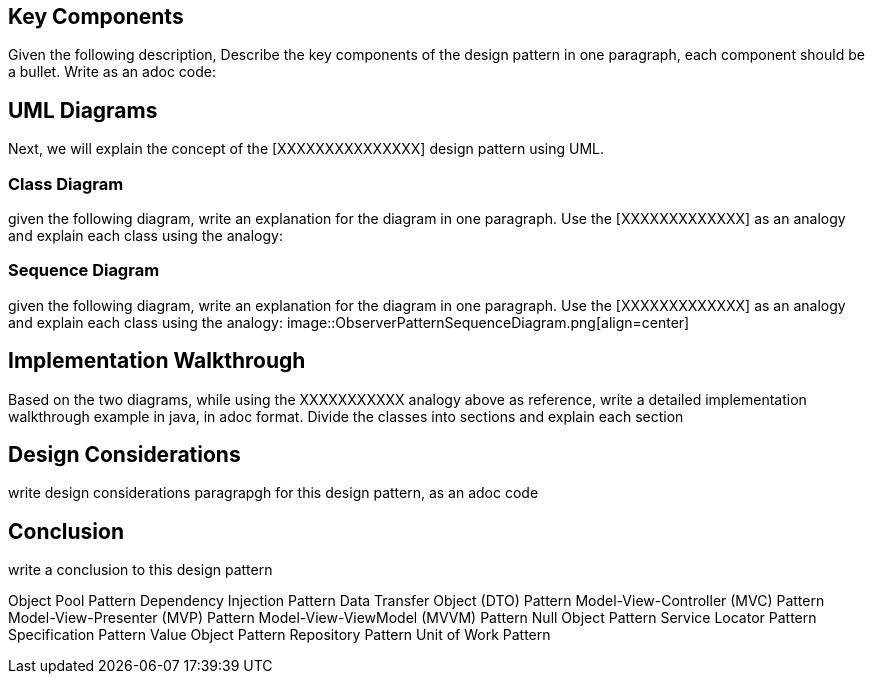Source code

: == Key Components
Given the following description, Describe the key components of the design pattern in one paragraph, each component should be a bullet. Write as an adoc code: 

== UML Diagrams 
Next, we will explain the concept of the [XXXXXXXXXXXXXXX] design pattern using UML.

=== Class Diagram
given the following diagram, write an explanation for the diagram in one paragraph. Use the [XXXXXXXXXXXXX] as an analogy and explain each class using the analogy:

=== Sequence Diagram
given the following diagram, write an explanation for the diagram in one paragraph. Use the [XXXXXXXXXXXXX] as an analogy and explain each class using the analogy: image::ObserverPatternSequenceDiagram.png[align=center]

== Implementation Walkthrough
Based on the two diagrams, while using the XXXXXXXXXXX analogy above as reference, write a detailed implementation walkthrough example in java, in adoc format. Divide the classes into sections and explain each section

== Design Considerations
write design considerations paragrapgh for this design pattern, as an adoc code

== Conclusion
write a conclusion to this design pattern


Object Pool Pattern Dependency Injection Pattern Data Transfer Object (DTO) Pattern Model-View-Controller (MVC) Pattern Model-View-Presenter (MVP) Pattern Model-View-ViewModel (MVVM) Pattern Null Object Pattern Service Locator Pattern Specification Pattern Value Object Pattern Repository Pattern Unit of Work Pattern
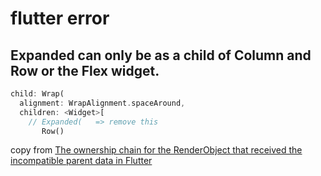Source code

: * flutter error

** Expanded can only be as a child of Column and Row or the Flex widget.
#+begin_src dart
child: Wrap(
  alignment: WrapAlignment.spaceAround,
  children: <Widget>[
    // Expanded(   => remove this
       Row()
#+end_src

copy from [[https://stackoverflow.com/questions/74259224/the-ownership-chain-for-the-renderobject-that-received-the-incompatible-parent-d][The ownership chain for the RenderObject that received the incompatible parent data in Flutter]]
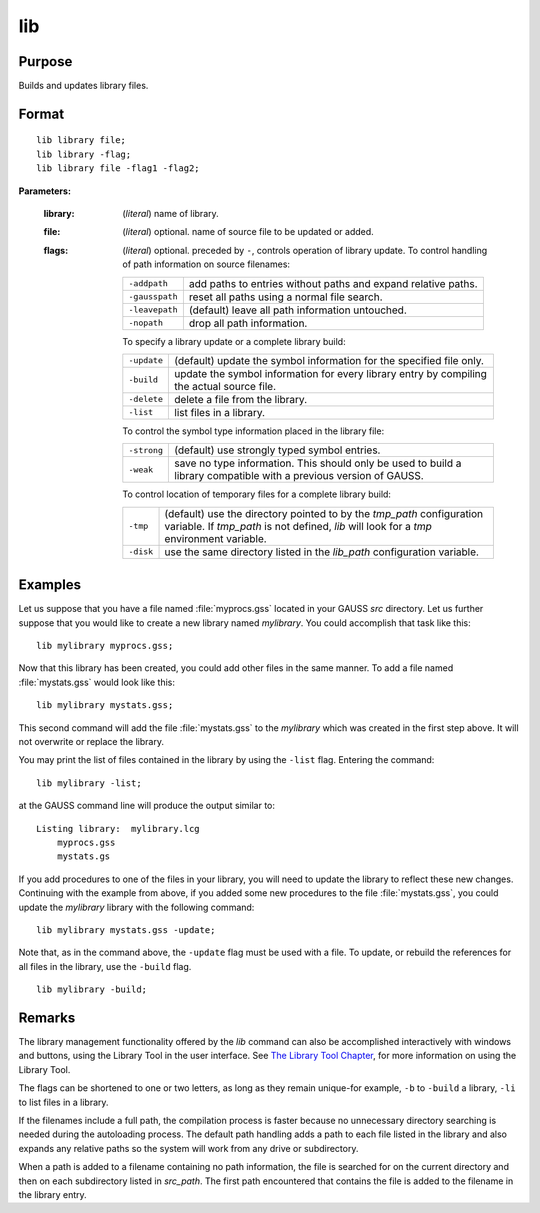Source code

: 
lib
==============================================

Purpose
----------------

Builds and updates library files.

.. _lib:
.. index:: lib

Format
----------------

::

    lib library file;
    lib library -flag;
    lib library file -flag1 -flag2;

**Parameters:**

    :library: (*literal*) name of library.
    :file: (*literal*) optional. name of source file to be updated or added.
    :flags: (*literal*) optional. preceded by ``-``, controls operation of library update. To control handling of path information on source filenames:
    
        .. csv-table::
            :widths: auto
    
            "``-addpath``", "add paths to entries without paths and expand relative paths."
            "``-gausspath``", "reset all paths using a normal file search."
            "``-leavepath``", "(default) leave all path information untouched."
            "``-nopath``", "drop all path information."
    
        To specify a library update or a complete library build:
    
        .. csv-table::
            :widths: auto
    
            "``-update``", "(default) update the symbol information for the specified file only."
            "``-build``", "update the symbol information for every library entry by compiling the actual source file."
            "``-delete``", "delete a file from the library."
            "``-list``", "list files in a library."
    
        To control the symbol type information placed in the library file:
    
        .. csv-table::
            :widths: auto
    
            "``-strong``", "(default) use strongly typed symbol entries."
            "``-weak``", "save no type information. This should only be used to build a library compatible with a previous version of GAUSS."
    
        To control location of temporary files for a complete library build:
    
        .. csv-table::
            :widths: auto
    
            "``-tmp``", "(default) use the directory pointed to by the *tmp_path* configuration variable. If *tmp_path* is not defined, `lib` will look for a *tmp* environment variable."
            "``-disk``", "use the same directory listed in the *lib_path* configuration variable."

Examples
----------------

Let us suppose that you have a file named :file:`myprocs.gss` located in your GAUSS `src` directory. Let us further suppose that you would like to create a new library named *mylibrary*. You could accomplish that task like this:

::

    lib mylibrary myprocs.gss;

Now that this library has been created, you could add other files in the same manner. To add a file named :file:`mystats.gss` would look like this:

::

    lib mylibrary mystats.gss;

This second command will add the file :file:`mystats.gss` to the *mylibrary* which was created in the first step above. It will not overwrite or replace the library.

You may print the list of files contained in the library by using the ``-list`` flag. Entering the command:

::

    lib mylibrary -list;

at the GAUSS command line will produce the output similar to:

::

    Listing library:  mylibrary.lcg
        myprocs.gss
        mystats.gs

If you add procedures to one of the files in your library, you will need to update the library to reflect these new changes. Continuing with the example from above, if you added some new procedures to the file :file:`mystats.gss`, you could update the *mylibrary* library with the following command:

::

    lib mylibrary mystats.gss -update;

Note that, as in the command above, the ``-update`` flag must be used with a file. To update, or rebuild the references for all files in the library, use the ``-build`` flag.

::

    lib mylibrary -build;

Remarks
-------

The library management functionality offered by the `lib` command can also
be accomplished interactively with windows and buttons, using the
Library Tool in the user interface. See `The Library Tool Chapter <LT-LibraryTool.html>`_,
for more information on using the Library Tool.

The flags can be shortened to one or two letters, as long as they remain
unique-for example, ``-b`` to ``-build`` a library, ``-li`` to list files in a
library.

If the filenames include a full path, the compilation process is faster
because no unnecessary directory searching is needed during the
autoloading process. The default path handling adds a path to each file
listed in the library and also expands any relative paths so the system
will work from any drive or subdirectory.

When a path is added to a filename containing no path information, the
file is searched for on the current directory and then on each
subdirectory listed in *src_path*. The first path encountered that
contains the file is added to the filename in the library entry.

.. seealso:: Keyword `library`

...

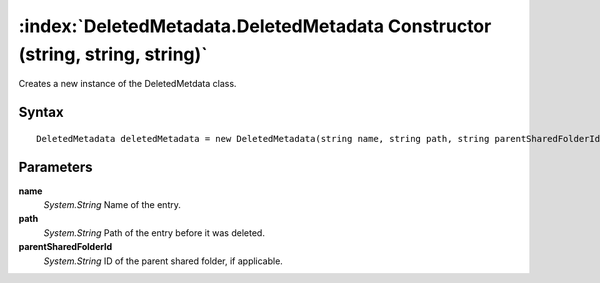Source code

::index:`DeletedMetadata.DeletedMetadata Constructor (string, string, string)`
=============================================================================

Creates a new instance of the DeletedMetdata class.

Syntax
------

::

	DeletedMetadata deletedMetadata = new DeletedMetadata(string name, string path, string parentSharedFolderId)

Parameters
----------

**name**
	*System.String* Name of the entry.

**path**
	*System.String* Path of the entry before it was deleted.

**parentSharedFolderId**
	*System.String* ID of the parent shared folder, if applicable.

• [TASK INSTRUCTIONS] Go line by line through the records and copy those that contain the word "default".

• [TASK SOLUTION]
            "``-leavepath``", "(default) leave all path information untouched."
            "``-update``", "(default) update the symbol information for the specified file only."
            "``-strong``", "(default) use strongly typed symbol entries."
            "``-tmp``", "(default) use the directory pointed to by the *tmp_path* configuration variable. If *tmp_path* is not defined, `lib` will look for a *tmp* environment variable."
autoloading process. The default path handling adds a path to each file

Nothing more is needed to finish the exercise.